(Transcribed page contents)
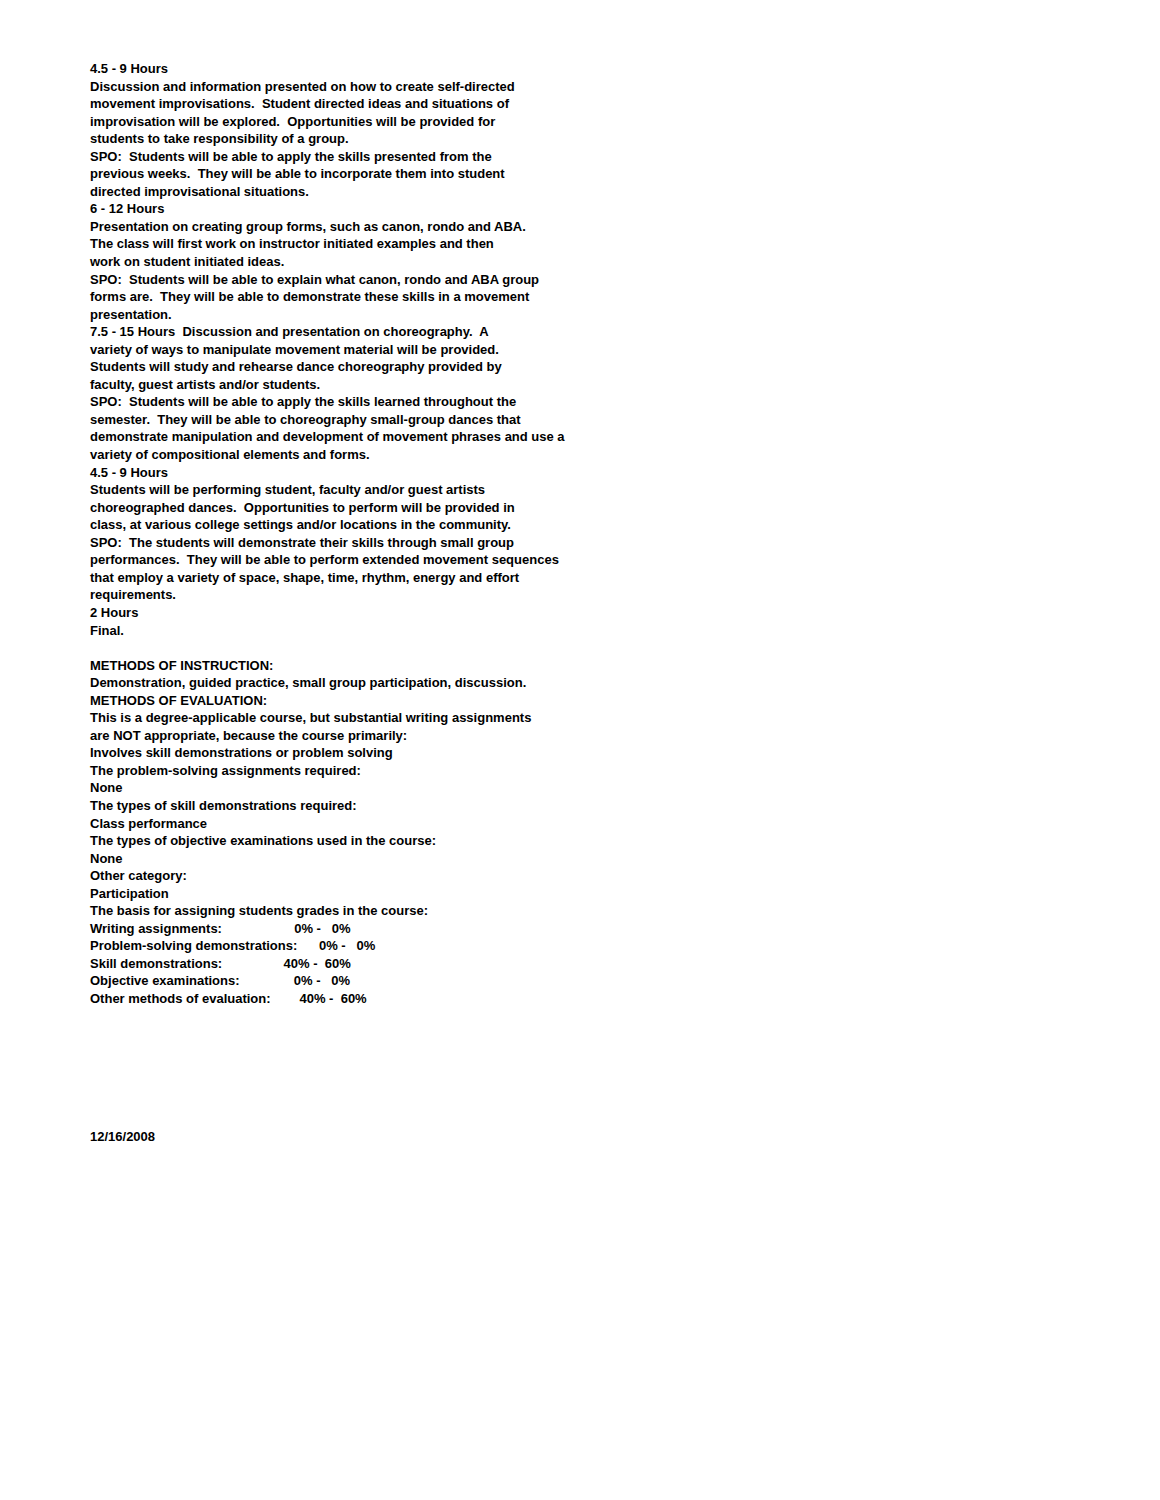4.5 - 9 Hours
Discussion and information presented on how to create self-directed
movement improvisations. Student directed ideas and situations of
improvisation will be explored. Opportunities will be provided for
students to take responsibility of a group.
SPO: Students will be able to apply the skills presented from the
previous weeks. They will be able to incorporate them into student
directed improvisational situations.
6 - 12 Hours
Presentation on creating group forms, such as canon, rondo and ABA.
The class will first work on instructor initiated examples and then
work on student initiated ideas.
SPO: Students will be able to explain what canon, rondo and ABA group
forms are. They will be able to demonstrate these skills in a movement
presentation.
7.5 - 15 Hours Discussion and presentation on choreography. A
variety of ways to manipulate movement material will be provided.
Students will study and rehearse dance choreography provided by
faculty, guest artists and/or students.
SPO: Students will be able to apply the skills learned throughout the
semester. They will be able to choreography small-group dances that
demonstrate manipulation and development of movement phrases and use a
variety of compositional elements and forms.
4.5 - 9 Hours
Students will be performing student, faculty and/or guest artists
choreographed dances. Opportunities to perform will be provided in
class, at various college settings and/or locations in the community.
SPO: The students will demonstrate their skills through small group
performances. They will be able to perform extended movement sequences
that employ a variety of space, shape, time, rhythm, energy and effort
requirements.
2 Hours
Final.
METHODS OF INSTRUCTION:
Demonstration, guided practice, small group participation, discussion.
METHODS OF EVALUATION:
This is a degree-applicable course, but substantial writing assignments
are NOT appropriate, because the course primarily:
Involves skill demonstrations or problem solving
The problem-solving assignments required:
None
The types of skill demonstrations required:
Class performance
The types of objective examinations used in the course:
None
Other category:
Participation
The basis for assigning students grades in the course:
Writing assignments: 0% - 0%
Problem-solving demonstrations: 0% - 0%
Skill demonstrations: 40% - 60%
Objective examinations: 0% - 0%
Other methods of evaluation: 40% - 60%
12/16/2008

**What the task asks**
Copy out each line of the data above, exactly, if it lies between the line holding "variety of compositional elements and forms." and the line holding "are NOT appropriate, because", inclusive; copy no other line.

**Expected answer**
variety of compositional elements and forms.
4.5 - 9 Hours
Students will be performing student, faculty and/or guest artists
choreographed dances. Opportunities to perform will be provided in
class, at various college settings and/or locations in the community.
SPO: The students will demonstrate their skills through small group
performances. They will be able to perform extended movement sequences
that employ a variety of space, shape, time, rhythm, energy and effort
requirements.
2 Hours
Final.
METHODS OF INSTRUCTION:
Demonstration, guided practice, small group participation, discussion.
METHODS OF EVALUATION:
This is a degree-applicable course, but substantial writing assignments
are NOT appropriate, because the course primarily:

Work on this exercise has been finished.